L123: Asheville is always a place we sort of look forward to because you know the food is going to be really good, compared to some of the other places we’ve been, and there’s a lot of really good vegetarian things to eat, and more of a variety than some of the other cities in that area.

Tactile Tracks: Are you going to be able to catch any sets during your time in Asheville?

L123: We both play the 29th with Bassnectar in Milwaukee, and Eliot has a show the 30th, and I have something in Chicago the 30th, so we’ll be able to see some of the shows that night, but none from the previous nights.

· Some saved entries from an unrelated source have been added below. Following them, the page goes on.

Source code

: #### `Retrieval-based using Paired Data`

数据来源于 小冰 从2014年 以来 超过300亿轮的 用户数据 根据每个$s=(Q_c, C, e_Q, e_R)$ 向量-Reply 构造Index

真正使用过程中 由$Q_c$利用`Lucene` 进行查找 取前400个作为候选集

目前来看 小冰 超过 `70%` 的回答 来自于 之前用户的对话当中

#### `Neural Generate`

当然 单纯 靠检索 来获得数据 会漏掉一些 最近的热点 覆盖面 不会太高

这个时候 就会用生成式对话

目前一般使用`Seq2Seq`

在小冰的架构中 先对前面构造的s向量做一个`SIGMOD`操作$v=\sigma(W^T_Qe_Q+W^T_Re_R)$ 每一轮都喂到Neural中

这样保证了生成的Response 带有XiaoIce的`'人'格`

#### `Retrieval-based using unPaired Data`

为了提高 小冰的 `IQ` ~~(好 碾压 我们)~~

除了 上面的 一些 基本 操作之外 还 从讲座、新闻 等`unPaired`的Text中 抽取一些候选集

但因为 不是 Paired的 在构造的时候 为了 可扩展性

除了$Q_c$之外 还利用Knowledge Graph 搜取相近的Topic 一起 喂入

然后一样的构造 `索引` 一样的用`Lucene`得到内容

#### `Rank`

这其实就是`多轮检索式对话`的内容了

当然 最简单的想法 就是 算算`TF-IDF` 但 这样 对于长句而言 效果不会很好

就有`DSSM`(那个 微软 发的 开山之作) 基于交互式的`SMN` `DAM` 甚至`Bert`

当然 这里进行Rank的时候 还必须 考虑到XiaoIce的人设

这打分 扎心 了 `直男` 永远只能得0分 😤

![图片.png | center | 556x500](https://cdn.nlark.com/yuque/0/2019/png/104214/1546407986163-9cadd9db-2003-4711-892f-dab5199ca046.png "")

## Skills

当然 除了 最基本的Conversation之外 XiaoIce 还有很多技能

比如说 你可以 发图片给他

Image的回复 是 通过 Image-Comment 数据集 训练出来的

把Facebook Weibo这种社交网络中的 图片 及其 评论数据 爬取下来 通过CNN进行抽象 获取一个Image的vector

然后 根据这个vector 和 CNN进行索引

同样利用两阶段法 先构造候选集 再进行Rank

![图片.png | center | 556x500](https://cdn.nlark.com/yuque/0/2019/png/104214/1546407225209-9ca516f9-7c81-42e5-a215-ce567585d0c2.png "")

EL: We’re playing right after El-P, and he’s someone I’ve been wanting to see, but I definitely have to look over the lineup again and pick out exactly who we’re going to check out over there.

Tactile Tracks: What are the plans for the future?

L123: Light Years is coming out November 2nd, and we’ve had a couple of singles come out, songs from the album, with remixes and stuff that have been out for a couple of months now. After the full-length comes out, we’re doing some shows in December, which is with the group named Boombox. So we’ll be hopefully on the road with them for a couple of weeks in December. Then in January, we’re getting something ready to mix and master another EP, which is all new stuff. This album has been in the works for quite a few years, so we have a lot of music that’s new and that’s ready to go out.

EL: Next year we’re going to do a full nationwide tour as Dark Party, and hit all the major cities, and a few in between.